--- Your assignment ---
Pick the lines holding the string "包括最佳实践" out of the records and copy them.

[Plain-text document sources]
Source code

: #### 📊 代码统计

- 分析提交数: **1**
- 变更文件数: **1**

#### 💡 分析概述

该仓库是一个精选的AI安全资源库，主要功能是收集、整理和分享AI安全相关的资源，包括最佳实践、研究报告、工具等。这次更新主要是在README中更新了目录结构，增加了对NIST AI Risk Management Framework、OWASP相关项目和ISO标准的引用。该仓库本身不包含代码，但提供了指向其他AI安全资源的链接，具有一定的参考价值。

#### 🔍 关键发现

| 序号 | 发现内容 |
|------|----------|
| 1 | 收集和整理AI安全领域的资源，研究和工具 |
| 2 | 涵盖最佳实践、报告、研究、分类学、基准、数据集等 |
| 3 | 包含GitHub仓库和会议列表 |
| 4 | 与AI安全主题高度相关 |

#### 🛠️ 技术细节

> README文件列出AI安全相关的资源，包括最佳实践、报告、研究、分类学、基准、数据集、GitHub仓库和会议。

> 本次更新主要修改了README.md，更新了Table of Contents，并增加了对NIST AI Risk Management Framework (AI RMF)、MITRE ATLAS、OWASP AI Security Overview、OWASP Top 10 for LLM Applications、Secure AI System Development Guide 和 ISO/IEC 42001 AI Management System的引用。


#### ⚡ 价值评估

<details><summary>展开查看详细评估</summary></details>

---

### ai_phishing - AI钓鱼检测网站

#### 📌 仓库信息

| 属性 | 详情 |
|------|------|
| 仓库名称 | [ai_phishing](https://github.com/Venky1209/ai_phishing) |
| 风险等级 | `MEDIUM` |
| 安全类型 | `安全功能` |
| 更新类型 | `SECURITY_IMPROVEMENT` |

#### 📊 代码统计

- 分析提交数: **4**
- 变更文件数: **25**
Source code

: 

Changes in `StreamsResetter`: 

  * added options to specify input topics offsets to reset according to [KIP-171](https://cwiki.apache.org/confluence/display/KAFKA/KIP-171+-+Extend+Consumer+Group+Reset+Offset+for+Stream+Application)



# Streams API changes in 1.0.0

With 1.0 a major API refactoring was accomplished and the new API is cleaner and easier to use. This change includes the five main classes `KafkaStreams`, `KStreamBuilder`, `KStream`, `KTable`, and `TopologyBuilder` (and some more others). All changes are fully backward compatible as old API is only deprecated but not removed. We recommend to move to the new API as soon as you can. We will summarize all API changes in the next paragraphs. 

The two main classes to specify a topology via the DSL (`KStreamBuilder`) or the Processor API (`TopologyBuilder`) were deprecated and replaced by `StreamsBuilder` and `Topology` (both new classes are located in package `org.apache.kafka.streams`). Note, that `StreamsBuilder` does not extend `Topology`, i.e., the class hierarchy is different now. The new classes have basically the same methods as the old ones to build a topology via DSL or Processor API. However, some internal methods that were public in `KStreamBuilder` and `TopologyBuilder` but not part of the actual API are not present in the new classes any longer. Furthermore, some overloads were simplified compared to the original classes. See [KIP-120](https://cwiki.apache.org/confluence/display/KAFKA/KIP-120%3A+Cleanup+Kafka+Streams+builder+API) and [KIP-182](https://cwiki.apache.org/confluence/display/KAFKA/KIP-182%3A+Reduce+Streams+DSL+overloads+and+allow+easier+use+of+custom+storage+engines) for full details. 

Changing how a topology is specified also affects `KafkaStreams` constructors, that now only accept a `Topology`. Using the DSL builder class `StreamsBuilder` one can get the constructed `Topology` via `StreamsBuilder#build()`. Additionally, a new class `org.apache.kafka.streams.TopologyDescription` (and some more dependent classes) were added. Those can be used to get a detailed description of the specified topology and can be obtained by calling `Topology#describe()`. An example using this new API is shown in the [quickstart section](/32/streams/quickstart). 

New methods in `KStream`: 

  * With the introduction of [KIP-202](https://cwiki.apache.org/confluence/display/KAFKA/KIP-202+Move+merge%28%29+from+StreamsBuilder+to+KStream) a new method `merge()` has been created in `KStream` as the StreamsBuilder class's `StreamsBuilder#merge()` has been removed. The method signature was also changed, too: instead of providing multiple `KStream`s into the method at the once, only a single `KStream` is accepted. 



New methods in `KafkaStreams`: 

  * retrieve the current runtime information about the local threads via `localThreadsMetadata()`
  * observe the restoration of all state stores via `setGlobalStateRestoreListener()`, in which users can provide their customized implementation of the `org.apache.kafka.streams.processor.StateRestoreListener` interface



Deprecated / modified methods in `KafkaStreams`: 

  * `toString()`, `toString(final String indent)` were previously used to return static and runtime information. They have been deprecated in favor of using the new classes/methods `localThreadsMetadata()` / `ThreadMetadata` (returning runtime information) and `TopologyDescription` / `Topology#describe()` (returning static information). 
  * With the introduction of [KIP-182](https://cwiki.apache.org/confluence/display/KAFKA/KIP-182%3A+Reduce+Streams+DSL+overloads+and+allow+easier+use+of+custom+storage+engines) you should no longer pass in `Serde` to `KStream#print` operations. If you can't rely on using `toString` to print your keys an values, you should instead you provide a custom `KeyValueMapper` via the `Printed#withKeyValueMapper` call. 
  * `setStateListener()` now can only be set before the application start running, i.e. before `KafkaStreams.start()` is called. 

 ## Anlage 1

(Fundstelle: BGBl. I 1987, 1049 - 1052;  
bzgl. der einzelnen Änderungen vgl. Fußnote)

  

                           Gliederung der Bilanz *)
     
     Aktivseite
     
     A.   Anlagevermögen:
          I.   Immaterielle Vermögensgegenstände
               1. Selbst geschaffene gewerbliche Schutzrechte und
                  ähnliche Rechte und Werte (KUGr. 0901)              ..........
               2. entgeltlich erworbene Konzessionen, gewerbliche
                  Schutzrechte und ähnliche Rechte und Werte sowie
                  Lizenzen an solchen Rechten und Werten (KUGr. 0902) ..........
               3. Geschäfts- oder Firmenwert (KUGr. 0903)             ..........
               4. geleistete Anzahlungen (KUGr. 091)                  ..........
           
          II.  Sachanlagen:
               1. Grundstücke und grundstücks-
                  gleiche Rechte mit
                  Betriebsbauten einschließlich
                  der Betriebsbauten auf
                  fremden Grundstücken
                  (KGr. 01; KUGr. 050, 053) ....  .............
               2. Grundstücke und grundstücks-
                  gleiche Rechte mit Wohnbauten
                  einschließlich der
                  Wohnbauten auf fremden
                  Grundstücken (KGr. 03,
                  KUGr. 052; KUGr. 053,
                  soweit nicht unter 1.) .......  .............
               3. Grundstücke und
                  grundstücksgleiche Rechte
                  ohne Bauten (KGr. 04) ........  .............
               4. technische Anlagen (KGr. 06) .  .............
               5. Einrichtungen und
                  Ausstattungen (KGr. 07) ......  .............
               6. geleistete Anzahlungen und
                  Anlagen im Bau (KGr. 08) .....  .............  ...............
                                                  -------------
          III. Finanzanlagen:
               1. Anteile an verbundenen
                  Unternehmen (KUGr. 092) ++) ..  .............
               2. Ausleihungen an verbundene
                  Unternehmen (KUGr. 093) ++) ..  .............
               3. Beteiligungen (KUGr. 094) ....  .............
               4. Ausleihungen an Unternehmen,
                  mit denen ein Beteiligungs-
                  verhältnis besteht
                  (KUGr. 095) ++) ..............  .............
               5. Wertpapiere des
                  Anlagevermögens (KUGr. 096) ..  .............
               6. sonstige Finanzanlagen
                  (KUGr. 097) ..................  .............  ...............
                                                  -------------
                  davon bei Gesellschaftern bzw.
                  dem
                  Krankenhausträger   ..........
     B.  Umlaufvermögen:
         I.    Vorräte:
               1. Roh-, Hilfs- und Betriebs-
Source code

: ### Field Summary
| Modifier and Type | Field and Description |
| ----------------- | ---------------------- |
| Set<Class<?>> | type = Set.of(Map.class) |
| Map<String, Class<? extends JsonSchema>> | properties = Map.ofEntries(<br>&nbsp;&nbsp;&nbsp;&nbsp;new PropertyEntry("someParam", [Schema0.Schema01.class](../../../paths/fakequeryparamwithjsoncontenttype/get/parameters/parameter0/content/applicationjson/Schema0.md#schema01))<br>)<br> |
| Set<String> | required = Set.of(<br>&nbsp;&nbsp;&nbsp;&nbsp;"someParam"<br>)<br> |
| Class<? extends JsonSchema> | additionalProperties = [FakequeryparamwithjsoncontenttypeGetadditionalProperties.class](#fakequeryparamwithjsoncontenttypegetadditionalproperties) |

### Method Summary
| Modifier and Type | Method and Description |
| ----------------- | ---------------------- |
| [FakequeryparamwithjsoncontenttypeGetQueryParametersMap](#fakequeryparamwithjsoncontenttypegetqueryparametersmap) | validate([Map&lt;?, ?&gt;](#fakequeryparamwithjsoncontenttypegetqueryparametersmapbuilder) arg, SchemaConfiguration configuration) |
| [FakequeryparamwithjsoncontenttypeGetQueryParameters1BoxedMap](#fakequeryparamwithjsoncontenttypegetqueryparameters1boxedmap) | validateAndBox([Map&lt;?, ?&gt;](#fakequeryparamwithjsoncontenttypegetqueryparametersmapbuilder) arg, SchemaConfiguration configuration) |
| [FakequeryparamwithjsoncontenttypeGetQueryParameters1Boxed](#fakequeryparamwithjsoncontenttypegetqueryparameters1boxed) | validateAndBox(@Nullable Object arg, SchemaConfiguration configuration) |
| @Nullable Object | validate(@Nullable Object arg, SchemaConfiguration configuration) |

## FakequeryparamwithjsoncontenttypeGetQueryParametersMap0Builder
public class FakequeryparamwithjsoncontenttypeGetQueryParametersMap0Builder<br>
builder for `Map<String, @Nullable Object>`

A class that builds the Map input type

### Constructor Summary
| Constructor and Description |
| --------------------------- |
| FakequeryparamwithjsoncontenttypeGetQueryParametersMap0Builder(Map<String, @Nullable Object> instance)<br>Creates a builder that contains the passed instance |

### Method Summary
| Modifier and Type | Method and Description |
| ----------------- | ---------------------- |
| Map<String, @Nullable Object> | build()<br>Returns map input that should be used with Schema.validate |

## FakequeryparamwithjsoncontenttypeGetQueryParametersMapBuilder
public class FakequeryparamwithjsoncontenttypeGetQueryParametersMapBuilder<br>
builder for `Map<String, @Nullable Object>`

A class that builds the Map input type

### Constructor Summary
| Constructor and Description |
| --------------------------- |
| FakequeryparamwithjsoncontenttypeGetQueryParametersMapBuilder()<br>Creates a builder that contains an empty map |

--- Output ---
该仓库是一个精选的AI安全资源库，主要功能是收集、整理和分享AI安全相关的资源，包括最佳实践、研究报告、工具等。这次更新主要是在README中更新了目录结构，增加了对NIST AI Risk Management Framework、OWASP相关项目和ISO标准的引用。该仓库本身不包含代码，但提供了指向其他AI安全资源的链接，具有一定的参考价值。
> README文件列出AI安全相关的资源，包括最佳实践、报告、研究、分类学、基准、数据集、GitHub仓库和会议。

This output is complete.